▶ [MATERIAL PROVIDED]:

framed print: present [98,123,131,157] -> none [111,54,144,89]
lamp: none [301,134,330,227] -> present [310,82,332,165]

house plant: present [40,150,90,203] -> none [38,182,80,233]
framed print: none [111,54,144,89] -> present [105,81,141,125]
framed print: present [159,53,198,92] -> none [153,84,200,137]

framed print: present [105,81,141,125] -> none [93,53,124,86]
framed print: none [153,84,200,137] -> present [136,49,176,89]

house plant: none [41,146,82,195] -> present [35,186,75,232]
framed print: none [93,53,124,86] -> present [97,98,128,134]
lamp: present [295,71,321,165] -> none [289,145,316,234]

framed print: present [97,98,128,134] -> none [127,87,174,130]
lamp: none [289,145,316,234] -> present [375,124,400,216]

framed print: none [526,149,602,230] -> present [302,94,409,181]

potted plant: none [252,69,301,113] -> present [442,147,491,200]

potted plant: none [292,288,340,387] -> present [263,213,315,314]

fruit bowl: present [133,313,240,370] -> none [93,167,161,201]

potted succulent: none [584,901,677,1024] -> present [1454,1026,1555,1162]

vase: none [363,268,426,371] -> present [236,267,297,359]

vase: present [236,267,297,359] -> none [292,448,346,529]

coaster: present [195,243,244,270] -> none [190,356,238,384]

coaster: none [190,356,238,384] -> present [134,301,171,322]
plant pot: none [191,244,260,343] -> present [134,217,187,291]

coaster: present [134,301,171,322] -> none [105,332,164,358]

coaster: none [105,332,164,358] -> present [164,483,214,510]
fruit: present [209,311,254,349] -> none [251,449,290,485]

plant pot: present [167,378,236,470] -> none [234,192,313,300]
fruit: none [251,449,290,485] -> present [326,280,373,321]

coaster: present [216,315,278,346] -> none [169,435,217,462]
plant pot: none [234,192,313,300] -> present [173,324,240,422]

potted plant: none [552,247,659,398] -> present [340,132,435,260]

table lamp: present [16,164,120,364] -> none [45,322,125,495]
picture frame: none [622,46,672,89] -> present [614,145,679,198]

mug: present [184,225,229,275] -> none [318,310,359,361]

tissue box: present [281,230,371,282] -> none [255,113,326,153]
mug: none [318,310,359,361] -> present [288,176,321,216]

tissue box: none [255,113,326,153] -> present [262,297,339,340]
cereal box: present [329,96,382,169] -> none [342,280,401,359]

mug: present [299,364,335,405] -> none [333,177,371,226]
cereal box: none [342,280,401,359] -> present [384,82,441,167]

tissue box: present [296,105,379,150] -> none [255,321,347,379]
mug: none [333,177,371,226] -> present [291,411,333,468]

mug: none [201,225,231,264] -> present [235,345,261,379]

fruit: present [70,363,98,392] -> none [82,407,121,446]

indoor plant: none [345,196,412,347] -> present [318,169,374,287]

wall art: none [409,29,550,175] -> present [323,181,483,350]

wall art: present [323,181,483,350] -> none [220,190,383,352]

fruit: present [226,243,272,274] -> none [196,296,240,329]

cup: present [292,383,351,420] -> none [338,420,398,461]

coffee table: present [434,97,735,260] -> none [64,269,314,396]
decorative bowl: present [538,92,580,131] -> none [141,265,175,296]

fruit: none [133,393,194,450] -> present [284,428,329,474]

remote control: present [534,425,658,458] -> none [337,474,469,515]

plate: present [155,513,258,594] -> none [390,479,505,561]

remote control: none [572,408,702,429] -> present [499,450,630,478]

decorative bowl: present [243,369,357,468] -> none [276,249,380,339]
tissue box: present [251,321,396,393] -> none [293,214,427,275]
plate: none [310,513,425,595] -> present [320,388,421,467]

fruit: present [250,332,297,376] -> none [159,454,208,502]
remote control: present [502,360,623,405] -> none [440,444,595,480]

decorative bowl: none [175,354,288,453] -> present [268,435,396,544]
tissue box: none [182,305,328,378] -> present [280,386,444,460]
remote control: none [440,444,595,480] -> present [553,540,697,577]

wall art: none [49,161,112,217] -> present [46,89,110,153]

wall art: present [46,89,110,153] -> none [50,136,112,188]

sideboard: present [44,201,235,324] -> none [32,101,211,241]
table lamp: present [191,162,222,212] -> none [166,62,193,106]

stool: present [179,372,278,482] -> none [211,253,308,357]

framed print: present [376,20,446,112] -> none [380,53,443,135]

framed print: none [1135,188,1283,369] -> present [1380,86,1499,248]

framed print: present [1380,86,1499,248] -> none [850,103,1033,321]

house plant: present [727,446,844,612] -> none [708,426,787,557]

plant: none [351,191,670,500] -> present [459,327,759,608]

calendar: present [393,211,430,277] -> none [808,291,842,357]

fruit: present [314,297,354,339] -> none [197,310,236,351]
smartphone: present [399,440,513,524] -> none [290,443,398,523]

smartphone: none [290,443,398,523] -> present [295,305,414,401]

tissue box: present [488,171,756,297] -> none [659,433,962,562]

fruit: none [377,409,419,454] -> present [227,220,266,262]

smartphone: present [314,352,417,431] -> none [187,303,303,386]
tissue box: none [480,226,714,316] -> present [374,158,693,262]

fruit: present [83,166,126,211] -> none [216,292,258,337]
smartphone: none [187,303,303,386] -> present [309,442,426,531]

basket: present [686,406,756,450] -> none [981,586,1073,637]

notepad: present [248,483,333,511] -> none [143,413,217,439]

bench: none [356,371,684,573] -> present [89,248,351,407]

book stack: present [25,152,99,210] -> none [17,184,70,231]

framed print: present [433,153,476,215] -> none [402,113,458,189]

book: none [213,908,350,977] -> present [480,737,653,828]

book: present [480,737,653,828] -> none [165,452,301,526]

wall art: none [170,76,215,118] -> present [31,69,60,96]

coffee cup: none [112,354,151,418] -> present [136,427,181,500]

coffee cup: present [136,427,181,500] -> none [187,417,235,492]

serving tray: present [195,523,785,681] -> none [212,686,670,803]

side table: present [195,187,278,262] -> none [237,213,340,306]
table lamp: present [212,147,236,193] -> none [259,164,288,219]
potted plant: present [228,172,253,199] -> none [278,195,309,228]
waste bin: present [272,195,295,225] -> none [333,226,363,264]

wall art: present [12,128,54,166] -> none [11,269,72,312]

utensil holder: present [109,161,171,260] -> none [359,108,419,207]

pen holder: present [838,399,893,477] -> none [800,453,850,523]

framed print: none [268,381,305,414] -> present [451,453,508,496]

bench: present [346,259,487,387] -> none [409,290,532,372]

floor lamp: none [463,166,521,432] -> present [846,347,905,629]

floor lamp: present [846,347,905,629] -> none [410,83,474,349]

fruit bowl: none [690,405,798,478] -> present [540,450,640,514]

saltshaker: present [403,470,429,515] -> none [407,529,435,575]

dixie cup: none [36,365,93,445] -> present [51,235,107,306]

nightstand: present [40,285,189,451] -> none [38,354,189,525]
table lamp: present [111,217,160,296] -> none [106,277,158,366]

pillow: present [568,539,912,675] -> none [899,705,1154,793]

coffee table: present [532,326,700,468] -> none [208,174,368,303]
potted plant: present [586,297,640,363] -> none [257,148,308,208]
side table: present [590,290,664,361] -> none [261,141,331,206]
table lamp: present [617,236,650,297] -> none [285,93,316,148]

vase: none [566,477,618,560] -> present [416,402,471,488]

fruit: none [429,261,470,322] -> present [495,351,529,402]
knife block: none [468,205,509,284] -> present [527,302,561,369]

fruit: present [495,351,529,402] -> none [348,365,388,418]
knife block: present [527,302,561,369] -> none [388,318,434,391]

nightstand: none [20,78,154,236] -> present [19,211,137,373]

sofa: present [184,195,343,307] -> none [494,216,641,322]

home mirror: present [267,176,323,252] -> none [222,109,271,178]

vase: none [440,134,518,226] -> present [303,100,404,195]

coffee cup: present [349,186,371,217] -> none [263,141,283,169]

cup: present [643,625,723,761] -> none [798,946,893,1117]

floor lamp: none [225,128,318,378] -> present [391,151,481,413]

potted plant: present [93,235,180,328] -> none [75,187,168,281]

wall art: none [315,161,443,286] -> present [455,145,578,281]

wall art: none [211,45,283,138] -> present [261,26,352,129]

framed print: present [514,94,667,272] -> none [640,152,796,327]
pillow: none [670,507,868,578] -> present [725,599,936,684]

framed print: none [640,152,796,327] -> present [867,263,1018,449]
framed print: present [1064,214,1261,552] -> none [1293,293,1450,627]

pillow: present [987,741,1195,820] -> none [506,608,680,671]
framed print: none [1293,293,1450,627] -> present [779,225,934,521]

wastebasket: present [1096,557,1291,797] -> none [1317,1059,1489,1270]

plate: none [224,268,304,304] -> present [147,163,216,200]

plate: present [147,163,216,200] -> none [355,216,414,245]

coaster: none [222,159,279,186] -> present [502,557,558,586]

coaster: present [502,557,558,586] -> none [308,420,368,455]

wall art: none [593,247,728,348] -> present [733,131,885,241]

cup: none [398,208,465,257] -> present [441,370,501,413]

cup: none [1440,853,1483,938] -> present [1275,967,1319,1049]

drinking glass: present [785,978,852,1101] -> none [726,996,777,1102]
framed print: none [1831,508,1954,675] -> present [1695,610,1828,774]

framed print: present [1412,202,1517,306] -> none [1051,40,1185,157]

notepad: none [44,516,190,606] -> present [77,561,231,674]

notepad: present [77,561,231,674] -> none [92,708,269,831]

▶ [WORK ORDER]: Reproduce exactly the section above that begins at the line containing "lamp: none [289,145,316,234]" and ends at the line containing "fruit bowl: present", leaving out all other lines.

▶ [PROBLEM SOLUTION]:
lamp: none [289,145,316,234] -> present [375,124,400,216]

framed print: none [526,149,602,230] -> present [302,94,409,181]

potted plant: none [252,69,301,113] -> present [442,147,491,200]

potted plant: none [292,288,340,387] -> present [263,213,315,314]

fruit bowl: present [133,313,240,370] -> none [93,167,161,201]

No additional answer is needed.